## Excerpt provided
# Powerstroke diesel in a mkIII?



## MKIIIislove (Jul 29, 2010)

ive heard from alot of people that a powerstroke diesel turbo will work in a jetta mkIII... from the spects etc it looks like it will.. any imput?


----------



## My_Gli_Is_so_Fly (Sep 24, 2007)

:what:


----------



## Jory (Apr 29, 2005)




----------



## Millennium Falcon (Jan 29, 2004)

Well technically any engine WILL work in almost any if not any car. How retarded is it do is up to the user.


----------



## GoKart_16v (Dec 17, 2004)

you might mean swapping in a turbo from a powerstroke? try the forced induction forum...or TDI


----------



## MKIIIislove (Jul 29, 2010)

yeah i wasnt talking about the motor, just the turbo


----------



## vento86 (Oct 13, 2008)

depending on the motor that turbo would start building pressure at redline and wouldnt be efficient on any motor that vw makes.:thumbup:


----------



## nick526 (Sep 29, 2006)

Which powerstroke engine are we talking about? I work on 7.3, 6.0, 6.4, and the new 6.7 powerstroke engines daily, and they all have fairly complex turbos (haven't ever worked on pre 7.3l engines though.) The 7.3, 6.0, and 6.7 all use single turbos with variable geometry systems while the 6.4 uses a variable geometry sequential dual turbo beast of a unit that would never fit in any VW. 

Even if you had the skills to get the VGT system to work, you still wouldn't have enough exhaust to take full advantage of the boost these things can create. Besides, I don't think many VW engines can take 40pounds of boost all day long like a powerstroke :laugh:


----------



## 2fast4door (Nov 6, 2004)

ive read about three threads in this section and each one was hilarious..


----------



## EUROTHRASH (Oct 25, 2007)

plan on replacing your oil pan weekly


----------

## Dataset extract
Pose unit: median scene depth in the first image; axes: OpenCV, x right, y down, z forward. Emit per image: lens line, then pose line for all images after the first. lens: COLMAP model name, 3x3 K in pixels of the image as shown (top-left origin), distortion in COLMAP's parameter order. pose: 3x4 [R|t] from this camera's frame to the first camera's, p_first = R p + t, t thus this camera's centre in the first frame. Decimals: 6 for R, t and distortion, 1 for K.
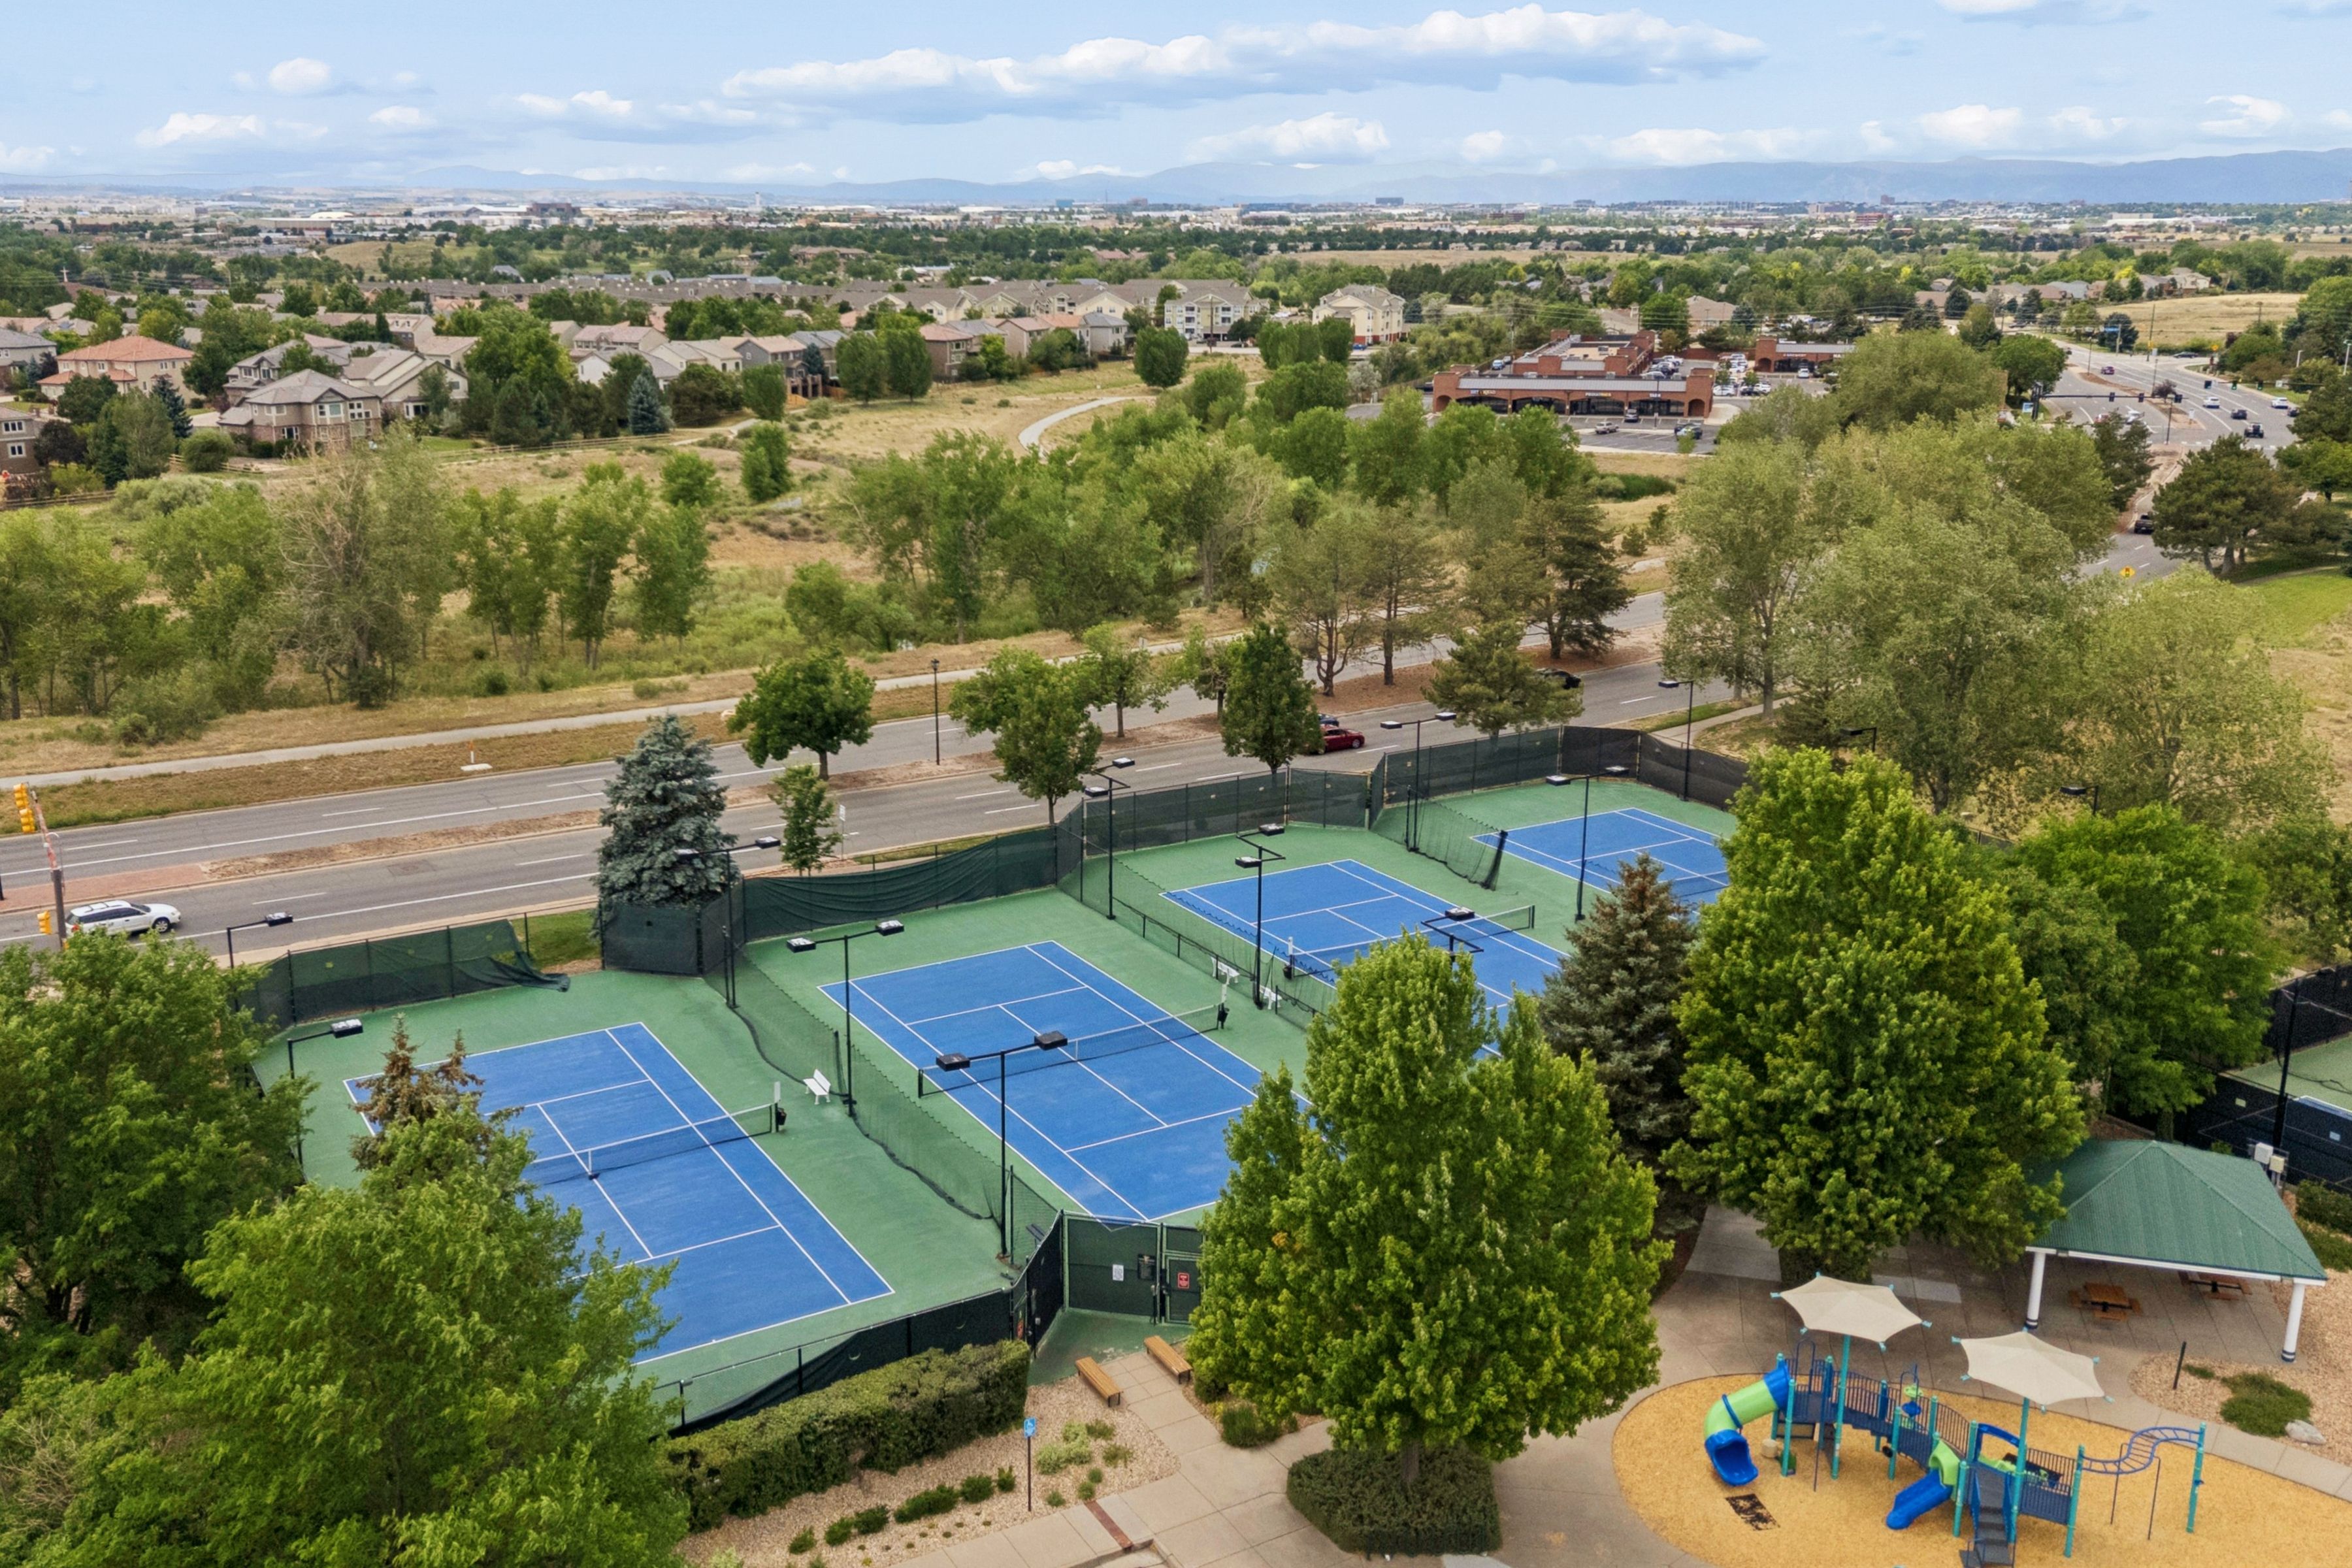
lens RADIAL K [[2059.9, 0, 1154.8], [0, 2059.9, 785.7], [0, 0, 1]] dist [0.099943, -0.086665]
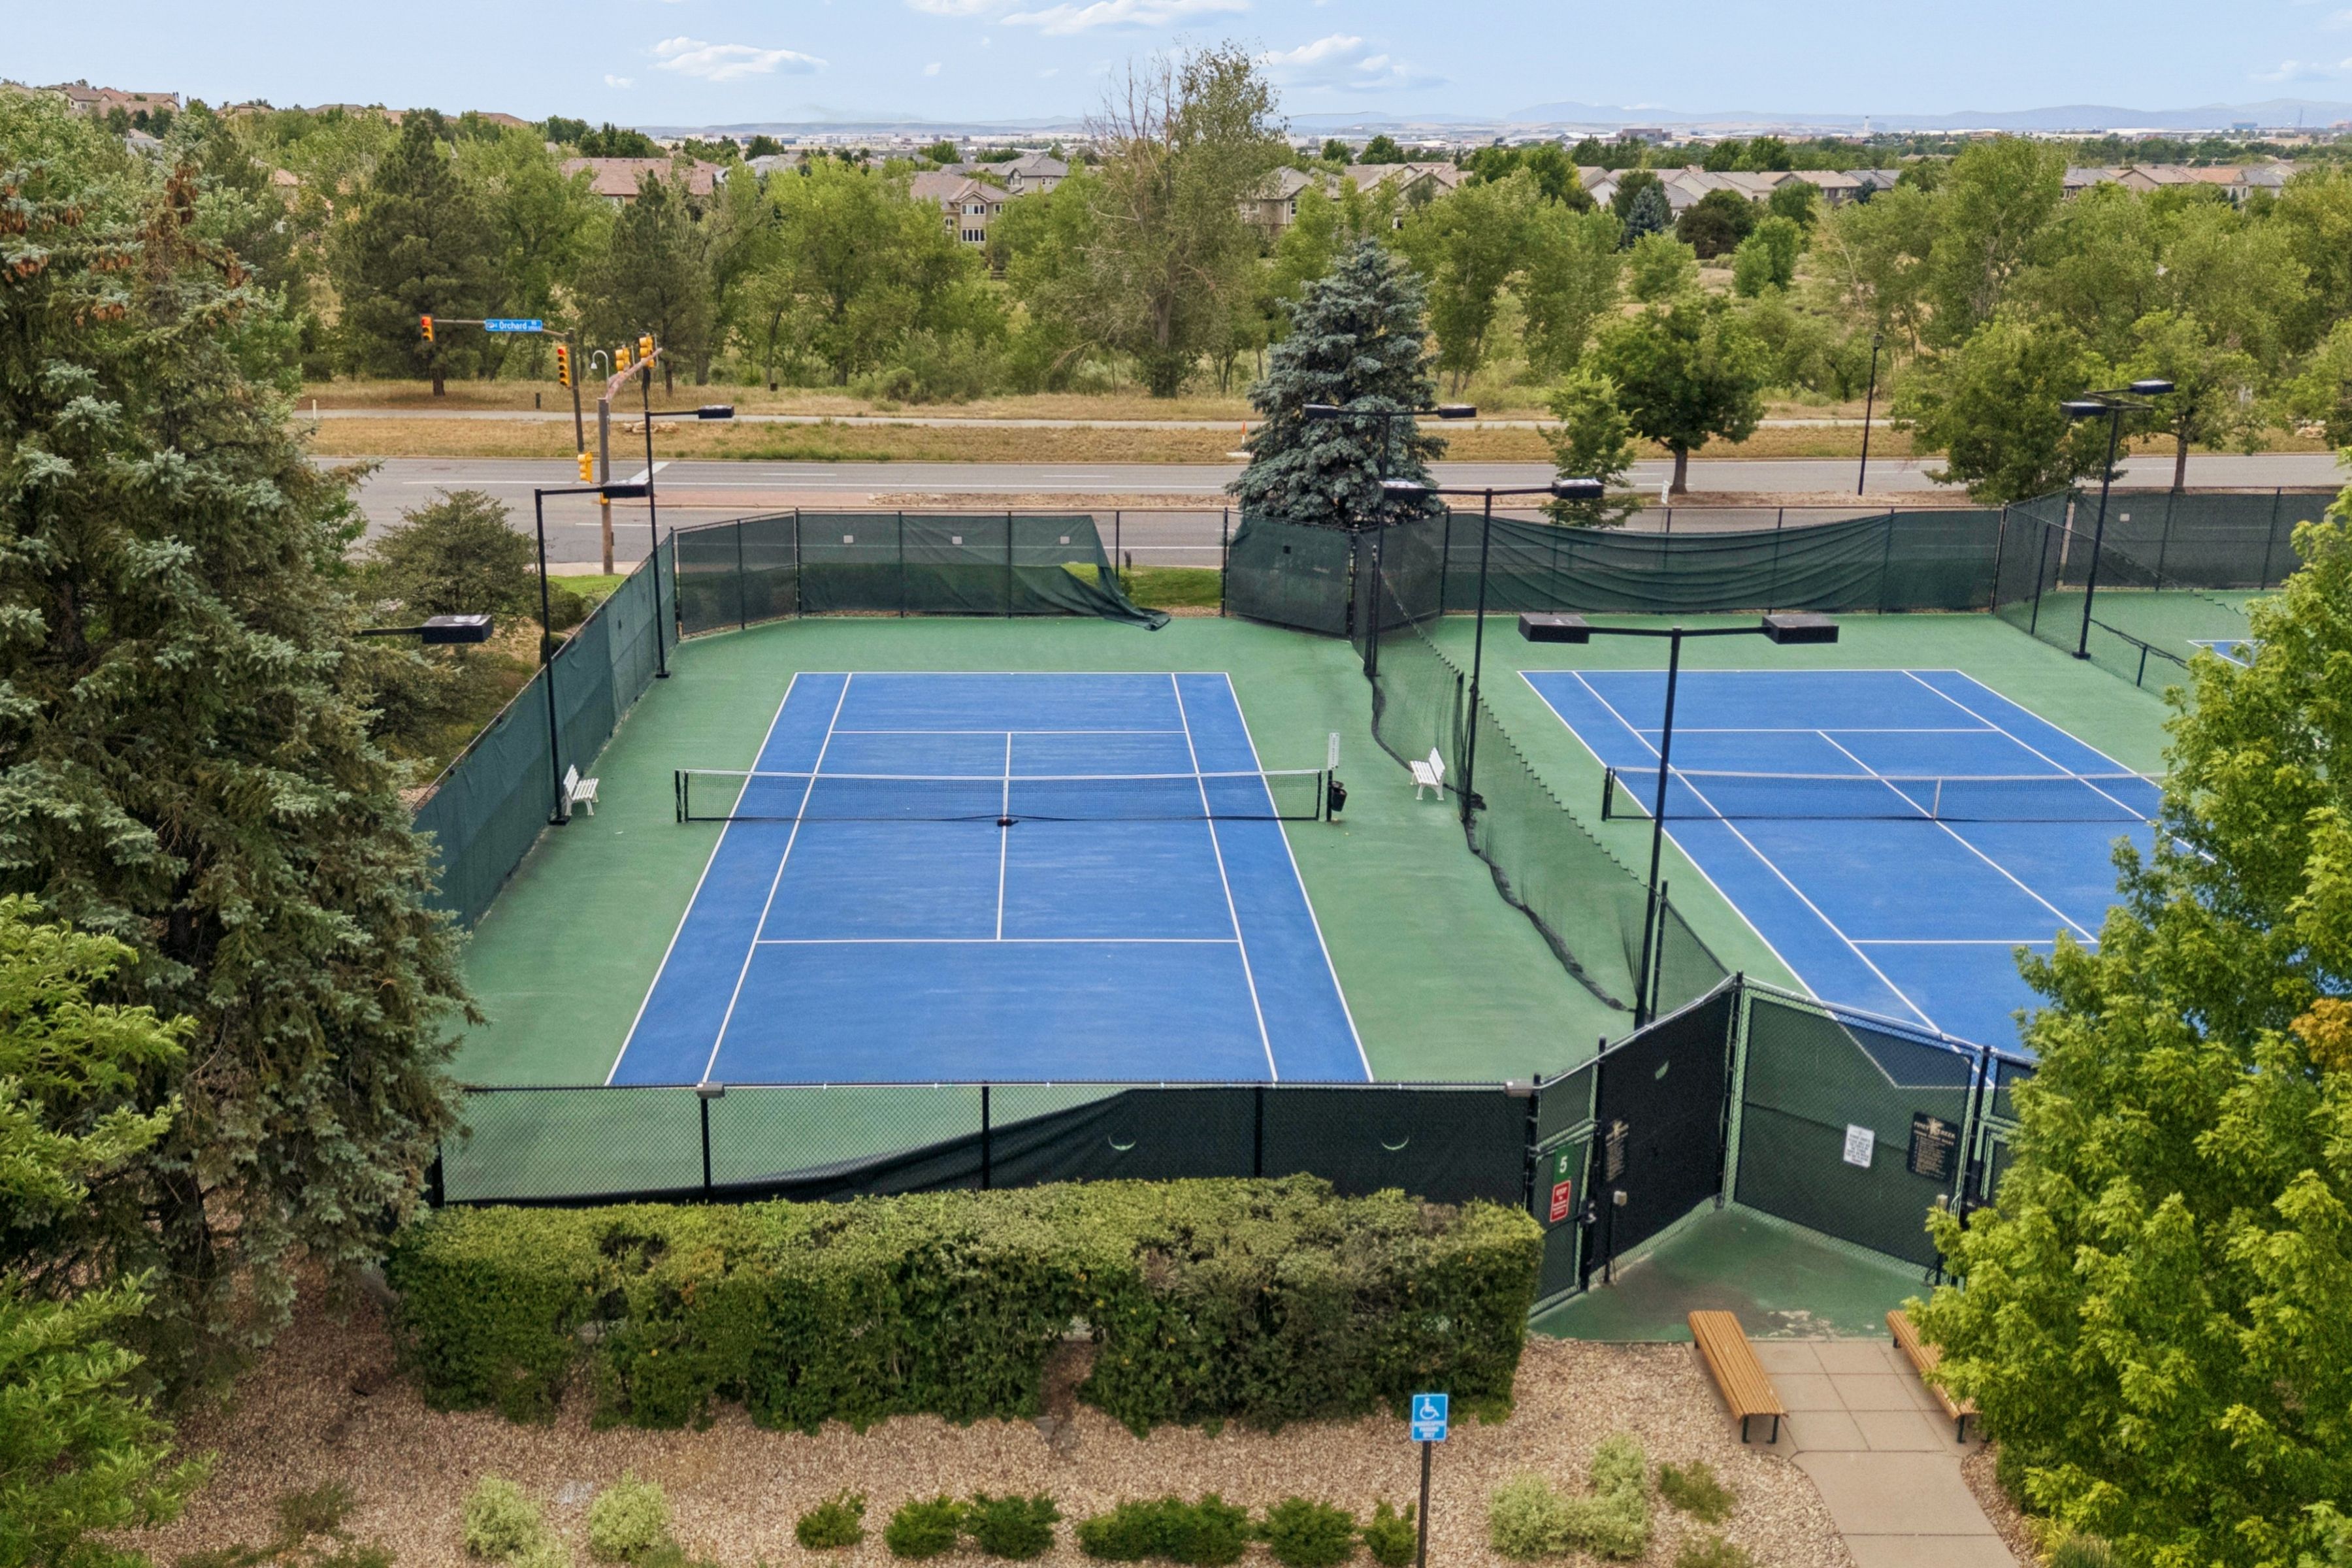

## Explore the material
(1) In the forum thread, condense the paragraph beginning "Which powerstroke engine are we talking about?" into a short bulleted list that keeps its main facts.
(2) Reproduce the stretch of the forum thread from "Even if you" through "(Nov 6, 2004)", swapping "boost" for "pressure".

## Answers for this exercise
(1)
- The question is which powerstroke engine is meant.
- The writer works on the 7.3, 6.0, 6.4 and 6.7 powerstroke engines daily but has never worked on engines older than the 7.3.
- All of these engines have fairly complex turbos.
- The 7.3, 6.0 and 6.7 each use a single turbo with a variable geometry system.
- The 6.4 uses a variable geometry sequential dual turbo unit that would never fit in any VW.

(2)
Even if you had the skills to get the VGT system to work, you still wouldn't have enough exhaust to take full advantage of the pressure these things can create. Besides, I don't think many VW engines can take 40pounds of pressure all day long like a powerstroke :laugh:


----------



## 2fast4door (Nov 6, 2004)